#### WORK ORDER A:
According to the sermon excerpt, what was in Saul's hand while David played music?
#### WORK ORDER B:
Print the part of the sermon excerpt from "Yeah, they like" up to and including "our best life.".

#### TEXT SECTION:
Yeah, they like to tell you you can’t do it. Those distressing spirits live within your own head. The moment you decide to make a change, they try to tell you that you’re not going to make it, that you waited too long to get your life together, that there are too many things behind you to ever think that there’s a future ahead of you. You’ve got to watch out for these distressing spirits that we allow to have access to our destiny. The types of distressing spirits that make it so challenging to maintain a pure heart because now it’s been contaminated with fear that says you’re never going to marry again, you’re never going to love again, you’re going to be just like your daddy, you’re going to be in and out of prison. Those voices, those voices that haunt us and taunt us, make us stop living our best life.
These distressing spirits can only be rebuked when we begin to open ourselves up in such a way that we say, „Fill me up with your spirit.“ Because if I could be filled up with your spirit, maybe I could drown out the voices of these distressing spirits. If I could be filled up with your spirit, maybe I would have the confidence to be who you’ve called me to be if I could just let go of these distressing spirits.
So David played music with his hand as at other times, but there was a spear in Saul’s hand. You’ve got to stay right here. So here’s David playing the harp for his enemy, trying to soothe the very person who he knew had a vendetta against him. Couldn’t be me, not going to lie to you. I’d just slain a giant with stones, and you’ve got an attitude with me? Lord knows, you’d have to watch the way you talk to me. But somehow, David didn’t let his potential blow his head up in such a way that he forgot how to play the harp for his enemies, how to speak well over the very people who meant to harm him, how to forgive people before they even trespassed against him, how to live in a place of such humility that he could recognize that someone was distressed and still decide to be peace.
You see, because one of two things is going to happen when you’re connected with a distressed spirit: they’re either going to make you distressed, or you can bring about peace. When you allow someone else’s distressed spirit to become your personality, then you allow distress to win when you have the power working on the inside of you to calm the storms.

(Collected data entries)
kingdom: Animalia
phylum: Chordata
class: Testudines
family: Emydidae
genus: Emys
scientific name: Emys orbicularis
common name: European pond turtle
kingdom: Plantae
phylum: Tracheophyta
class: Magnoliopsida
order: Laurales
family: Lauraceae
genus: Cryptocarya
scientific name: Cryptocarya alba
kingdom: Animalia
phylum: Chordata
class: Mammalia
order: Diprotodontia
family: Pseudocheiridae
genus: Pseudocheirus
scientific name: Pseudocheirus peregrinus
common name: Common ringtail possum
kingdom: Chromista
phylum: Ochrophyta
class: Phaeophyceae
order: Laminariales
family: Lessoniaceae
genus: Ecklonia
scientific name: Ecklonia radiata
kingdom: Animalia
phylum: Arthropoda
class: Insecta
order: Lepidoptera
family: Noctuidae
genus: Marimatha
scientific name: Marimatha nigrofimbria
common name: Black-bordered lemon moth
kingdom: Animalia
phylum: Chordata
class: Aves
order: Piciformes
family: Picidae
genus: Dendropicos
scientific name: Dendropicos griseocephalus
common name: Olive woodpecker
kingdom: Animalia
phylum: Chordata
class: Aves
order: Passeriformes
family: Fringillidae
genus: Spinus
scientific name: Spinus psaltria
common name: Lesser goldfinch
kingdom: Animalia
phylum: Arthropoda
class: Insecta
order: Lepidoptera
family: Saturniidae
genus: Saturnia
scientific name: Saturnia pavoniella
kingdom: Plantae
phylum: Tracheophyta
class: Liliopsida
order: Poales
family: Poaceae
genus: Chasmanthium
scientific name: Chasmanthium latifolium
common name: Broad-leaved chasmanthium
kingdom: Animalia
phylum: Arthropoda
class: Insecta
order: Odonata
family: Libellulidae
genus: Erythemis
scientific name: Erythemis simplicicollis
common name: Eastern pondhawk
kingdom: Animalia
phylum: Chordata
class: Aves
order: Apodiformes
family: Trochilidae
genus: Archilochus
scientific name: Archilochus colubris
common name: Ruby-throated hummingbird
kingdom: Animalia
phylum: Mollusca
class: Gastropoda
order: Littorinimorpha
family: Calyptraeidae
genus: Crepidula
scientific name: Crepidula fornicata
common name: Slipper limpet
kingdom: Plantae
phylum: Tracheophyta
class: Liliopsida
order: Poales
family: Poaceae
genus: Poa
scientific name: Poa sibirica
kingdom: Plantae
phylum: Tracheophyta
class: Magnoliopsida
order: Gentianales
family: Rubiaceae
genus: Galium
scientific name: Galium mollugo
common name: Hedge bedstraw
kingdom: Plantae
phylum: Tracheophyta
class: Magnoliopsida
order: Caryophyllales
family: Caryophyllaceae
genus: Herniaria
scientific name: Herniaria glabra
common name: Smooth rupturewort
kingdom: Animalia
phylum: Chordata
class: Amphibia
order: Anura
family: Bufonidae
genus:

#### EXERCISE ANSWER A:
A spear.

#### EXERCISE ANSWER B:
Yeah, they like to tell you you can’t do it. Those distressing spirits live within your own head. The moment you decide to make a change, they try to tell you that you’re not going to make it, that you waited too long to get your life together, that there are too many things behind you to ever think that there’s a future ahead of you. You’ve got to watch out for these distressing spirits that we allow to have access to our destiny. The types of distressing spirits that make it so challenging to maintain a pure heart because now it’s been contaminated with fear that says you’re never going to marry again, you’re never going to love again, you’re going to be just like your daddy, you’re going to be in and out of prison. Those voices, those voices that haunt us and taunt us, make us stop living our best life.